• [What you should do] Find "left knee: (86, 394)" below and begin at its line; stop after the line with "left shoulder: (167, 132)". Output those lines exactly, without pictures.

═════ Input for this task ═════

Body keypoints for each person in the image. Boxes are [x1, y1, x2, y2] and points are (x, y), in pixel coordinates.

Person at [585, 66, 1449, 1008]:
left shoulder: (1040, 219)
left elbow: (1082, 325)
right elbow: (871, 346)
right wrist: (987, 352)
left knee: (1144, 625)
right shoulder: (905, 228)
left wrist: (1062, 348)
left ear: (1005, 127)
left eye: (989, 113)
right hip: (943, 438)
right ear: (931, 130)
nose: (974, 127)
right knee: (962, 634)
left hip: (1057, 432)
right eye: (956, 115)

═════
═════ Input for this task ═════

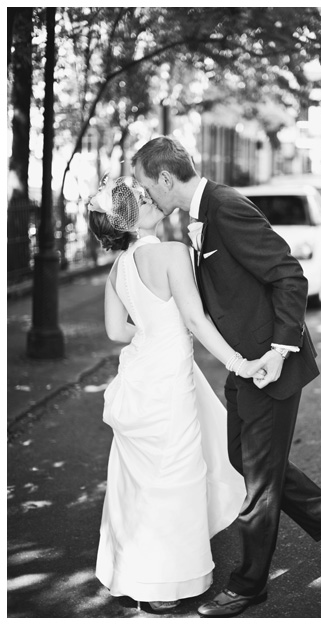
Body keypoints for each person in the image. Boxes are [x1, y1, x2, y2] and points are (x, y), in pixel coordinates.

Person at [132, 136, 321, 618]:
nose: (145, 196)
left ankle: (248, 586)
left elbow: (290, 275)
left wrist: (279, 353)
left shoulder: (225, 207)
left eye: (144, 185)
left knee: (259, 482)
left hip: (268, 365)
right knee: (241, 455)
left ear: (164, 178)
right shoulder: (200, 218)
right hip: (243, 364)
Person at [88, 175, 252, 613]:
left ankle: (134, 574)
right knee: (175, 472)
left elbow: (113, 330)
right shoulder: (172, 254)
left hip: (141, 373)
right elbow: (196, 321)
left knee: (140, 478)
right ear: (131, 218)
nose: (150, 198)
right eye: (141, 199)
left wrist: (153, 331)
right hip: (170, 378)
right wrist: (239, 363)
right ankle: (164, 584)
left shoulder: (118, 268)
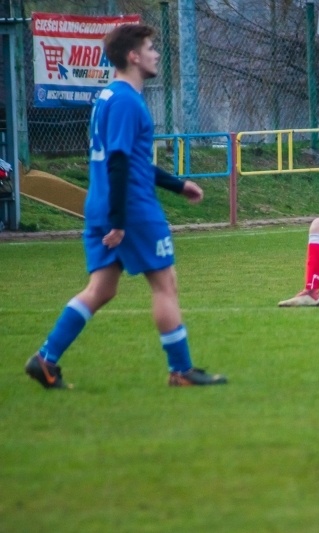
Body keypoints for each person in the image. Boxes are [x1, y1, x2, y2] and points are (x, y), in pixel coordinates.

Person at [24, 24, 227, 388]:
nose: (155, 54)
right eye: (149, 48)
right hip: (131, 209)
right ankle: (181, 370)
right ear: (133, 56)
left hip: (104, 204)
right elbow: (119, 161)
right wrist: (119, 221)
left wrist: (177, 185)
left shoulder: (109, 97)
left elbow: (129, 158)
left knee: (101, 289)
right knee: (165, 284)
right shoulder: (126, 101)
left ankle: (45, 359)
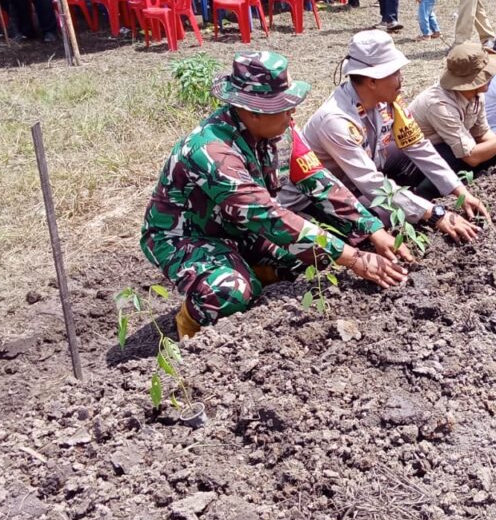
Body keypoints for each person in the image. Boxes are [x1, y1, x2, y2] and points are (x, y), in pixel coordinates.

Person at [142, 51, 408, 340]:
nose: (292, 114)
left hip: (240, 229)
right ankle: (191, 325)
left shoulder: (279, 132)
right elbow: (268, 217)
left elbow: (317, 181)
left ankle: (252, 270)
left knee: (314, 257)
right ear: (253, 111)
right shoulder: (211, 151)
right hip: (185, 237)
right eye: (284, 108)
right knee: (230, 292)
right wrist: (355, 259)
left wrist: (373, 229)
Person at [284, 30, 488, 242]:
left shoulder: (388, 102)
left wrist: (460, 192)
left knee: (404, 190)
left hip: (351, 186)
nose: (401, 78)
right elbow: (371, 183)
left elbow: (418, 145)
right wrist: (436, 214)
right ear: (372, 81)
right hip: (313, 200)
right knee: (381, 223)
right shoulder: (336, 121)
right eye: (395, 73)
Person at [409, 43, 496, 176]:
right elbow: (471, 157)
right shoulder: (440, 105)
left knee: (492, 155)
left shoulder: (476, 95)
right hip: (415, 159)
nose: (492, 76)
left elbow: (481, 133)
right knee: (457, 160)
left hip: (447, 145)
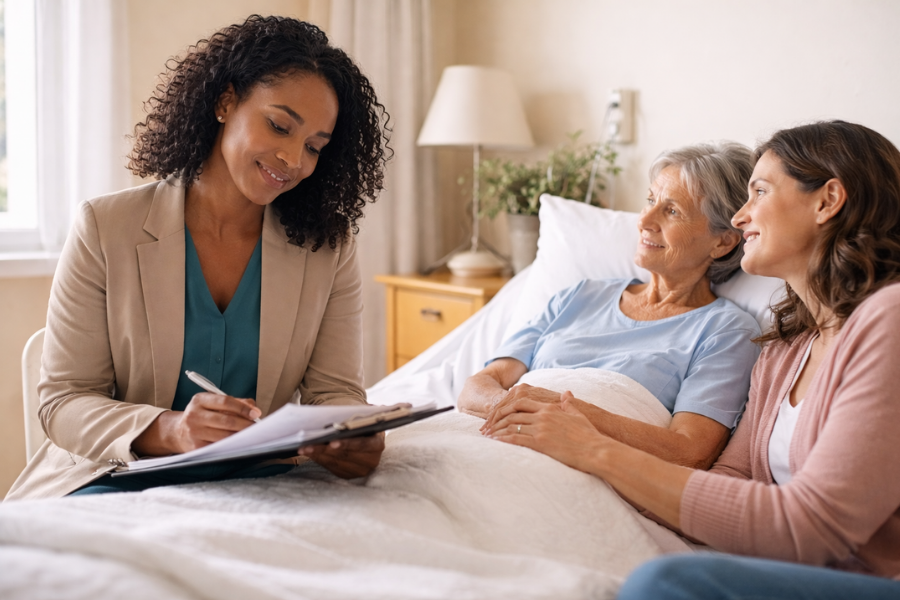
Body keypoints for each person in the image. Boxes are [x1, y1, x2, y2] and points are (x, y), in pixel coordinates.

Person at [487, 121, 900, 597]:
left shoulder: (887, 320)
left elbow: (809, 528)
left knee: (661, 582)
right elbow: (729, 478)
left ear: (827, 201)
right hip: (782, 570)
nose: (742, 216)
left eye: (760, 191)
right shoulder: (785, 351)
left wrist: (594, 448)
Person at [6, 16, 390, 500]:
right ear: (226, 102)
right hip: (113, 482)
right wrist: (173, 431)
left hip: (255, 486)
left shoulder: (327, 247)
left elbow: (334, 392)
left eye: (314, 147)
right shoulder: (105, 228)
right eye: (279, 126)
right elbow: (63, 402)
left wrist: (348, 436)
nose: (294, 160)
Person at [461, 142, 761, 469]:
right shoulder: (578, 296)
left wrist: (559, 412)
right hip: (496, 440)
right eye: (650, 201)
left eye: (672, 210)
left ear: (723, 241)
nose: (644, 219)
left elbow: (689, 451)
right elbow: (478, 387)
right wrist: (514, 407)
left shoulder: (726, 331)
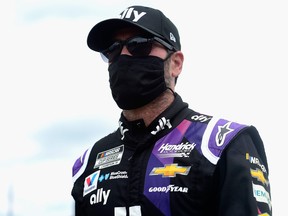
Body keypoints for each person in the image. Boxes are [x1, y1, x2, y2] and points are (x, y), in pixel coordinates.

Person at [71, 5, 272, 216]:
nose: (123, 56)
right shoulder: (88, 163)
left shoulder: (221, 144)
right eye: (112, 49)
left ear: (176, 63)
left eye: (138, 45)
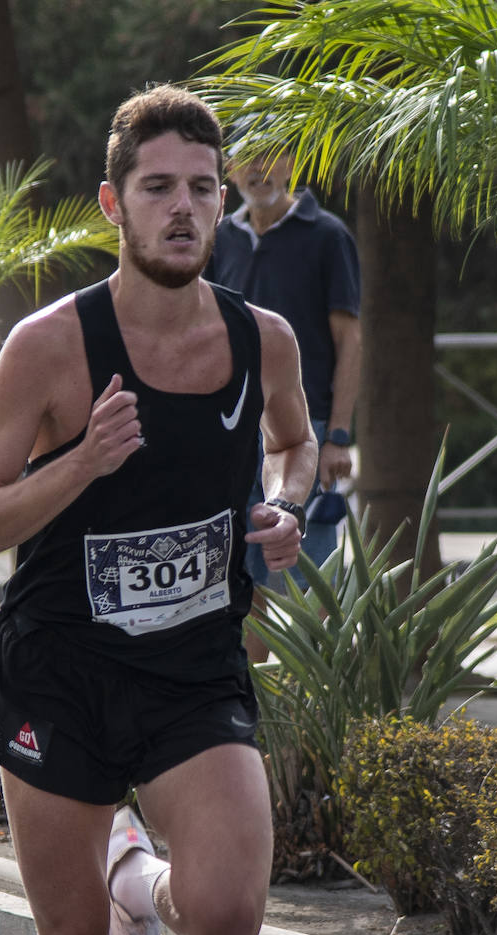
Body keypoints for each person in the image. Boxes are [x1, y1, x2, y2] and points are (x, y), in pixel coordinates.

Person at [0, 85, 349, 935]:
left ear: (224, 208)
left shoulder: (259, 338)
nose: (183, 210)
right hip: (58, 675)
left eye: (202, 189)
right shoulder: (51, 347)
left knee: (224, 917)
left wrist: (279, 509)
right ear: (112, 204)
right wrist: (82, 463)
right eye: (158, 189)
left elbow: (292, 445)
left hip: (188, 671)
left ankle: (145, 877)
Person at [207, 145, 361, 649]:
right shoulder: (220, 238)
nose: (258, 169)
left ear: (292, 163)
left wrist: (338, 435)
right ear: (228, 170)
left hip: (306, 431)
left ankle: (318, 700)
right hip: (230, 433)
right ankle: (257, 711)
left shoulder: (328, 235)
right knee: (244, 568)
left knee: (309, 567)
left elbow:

═════
═════ Input for this task ═════

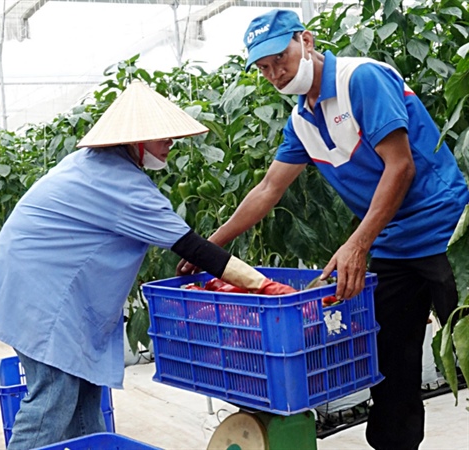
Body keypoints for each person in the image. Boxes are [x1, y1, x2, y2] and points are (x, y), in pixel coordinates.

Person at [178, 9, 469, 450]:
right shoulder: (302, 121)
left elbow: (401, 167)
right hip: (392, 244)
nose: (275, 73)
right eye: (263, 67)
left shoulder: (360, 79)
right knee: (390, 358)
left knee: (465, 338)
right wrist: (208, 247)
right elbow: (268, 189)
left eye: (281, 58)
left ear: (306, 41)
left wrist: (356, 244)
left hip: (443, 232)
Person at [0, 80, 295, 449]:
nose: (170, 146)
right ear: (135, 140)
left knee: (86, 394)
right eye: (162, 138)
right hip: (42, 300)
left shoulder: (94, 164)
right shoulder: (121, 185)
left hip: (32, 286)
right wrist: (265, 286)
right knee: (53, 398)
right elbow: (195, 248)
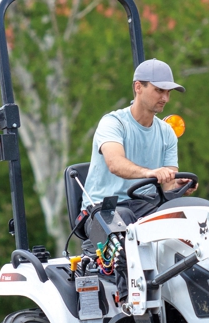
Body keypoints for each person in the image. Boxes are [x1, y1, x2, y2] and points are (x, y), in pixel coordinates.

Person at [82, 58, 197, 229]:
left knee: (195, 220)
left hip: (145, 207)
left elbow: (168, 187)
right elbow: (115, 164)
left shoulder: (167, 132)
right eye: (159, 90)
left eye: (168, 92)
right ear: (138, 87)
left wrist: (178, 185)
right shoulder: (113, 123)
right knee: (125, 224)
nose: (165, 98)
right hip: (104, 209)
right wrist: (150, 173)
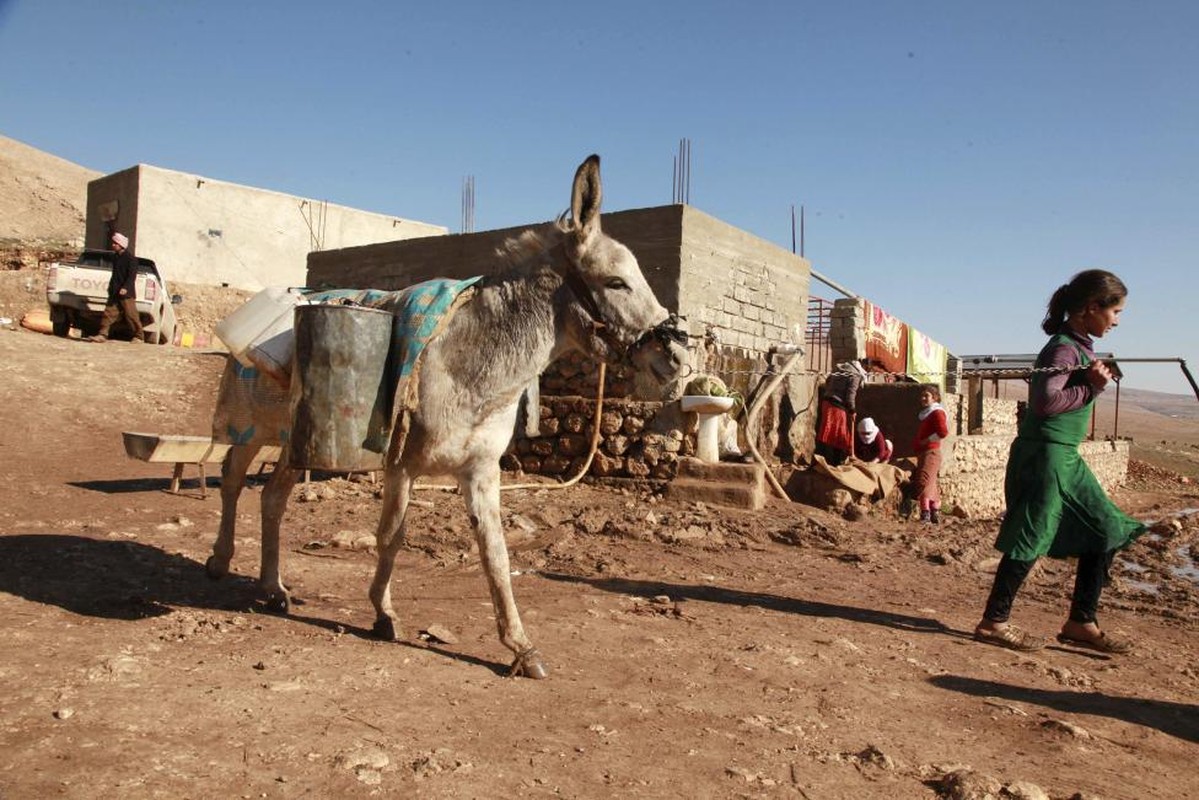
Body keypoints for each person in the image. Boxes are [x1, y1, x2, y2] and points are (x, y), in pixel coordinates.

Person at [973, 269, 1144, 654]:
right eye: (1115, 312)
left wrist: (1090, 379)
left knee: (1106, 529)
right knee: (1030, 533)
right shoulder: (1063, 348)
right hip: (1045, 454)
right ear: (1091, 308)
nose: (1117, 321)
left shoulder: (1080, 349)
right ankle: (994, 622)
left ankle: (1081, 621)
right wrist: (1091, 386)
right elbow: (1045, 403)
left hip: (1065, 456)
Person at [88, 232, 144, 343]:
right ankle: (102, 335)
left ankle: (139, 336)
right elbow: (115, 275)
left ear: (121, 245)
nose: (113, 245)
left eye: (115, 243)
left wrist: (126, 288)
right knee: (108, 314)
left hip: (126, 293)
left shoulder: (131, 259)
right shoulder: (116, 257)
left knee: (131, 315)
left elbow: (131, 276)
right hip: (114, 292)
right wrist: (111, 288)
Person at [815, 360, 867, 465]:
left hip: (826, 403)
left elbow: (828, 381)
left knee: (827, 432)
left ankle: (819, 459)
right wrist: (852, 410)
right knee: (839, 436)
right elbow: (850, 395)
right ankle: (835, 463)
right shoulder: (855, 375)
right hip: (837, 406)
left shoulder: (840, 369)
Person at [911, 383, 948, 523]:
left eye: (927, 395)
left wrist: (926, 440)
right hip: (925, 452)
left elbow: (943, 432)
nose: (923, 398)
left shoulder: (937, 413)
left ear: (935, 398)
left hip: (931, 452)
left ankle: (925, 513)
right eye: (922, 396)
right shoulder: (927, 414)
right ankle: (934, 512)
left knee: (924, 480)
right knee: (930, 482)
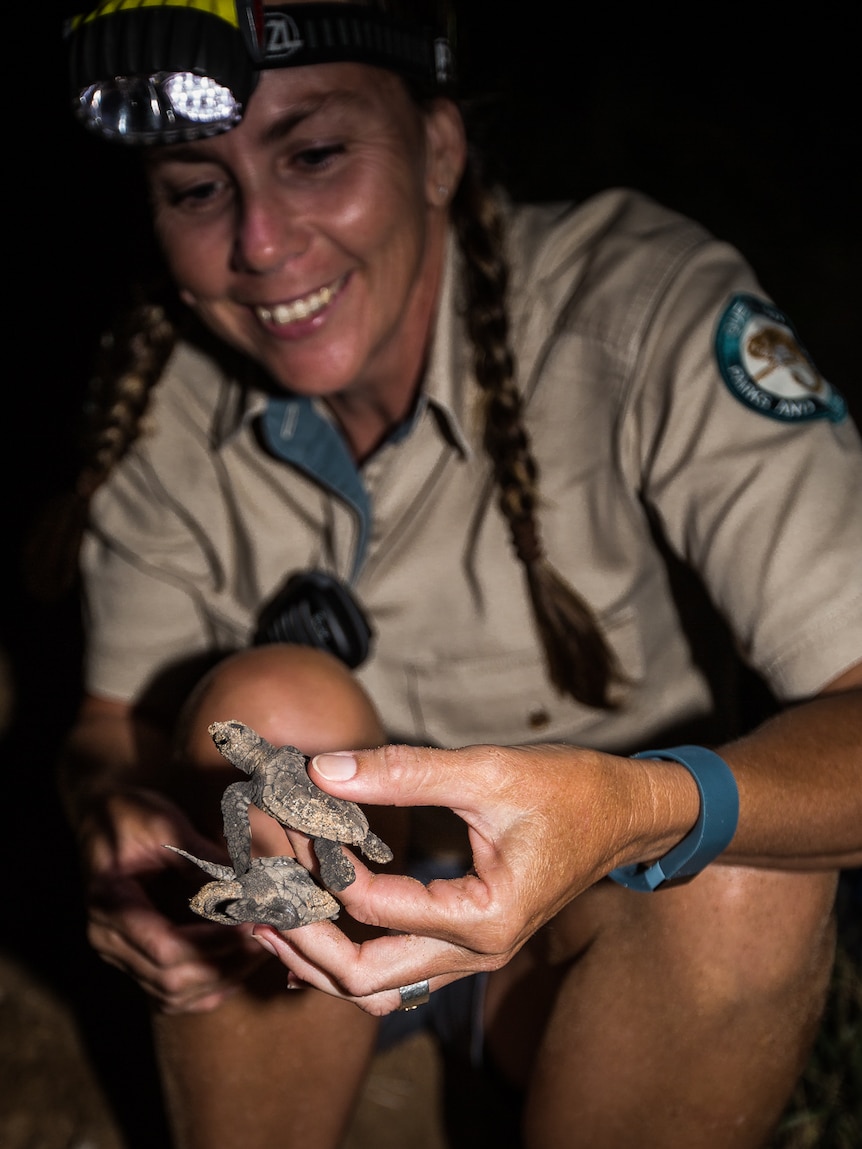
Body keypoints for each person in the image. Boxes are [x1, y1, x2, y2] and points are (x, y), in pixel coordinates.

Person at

═════

• [Response]
left knee: (86, 394)
right eye: (162, 138)
right hip: (42, 300)
left shoulder: (94, 164)
right shoulder: (121, 185)
left hip: (32, 286)
right wrist: (265, 286)
right knee: (53, 398)
right elbow: (195, 248)
Body keypoints for each person in the image. Boxes are [x1, y1, x2, y2] and points are (x, y), in pixel coordinates.

Person at [82, 58, 197, 229]:
left knee: (195, 220)
left hip: (145, 207)
left elbow: (168, 187)
right elbow: (115, 164)
left shoulder: (167, 132)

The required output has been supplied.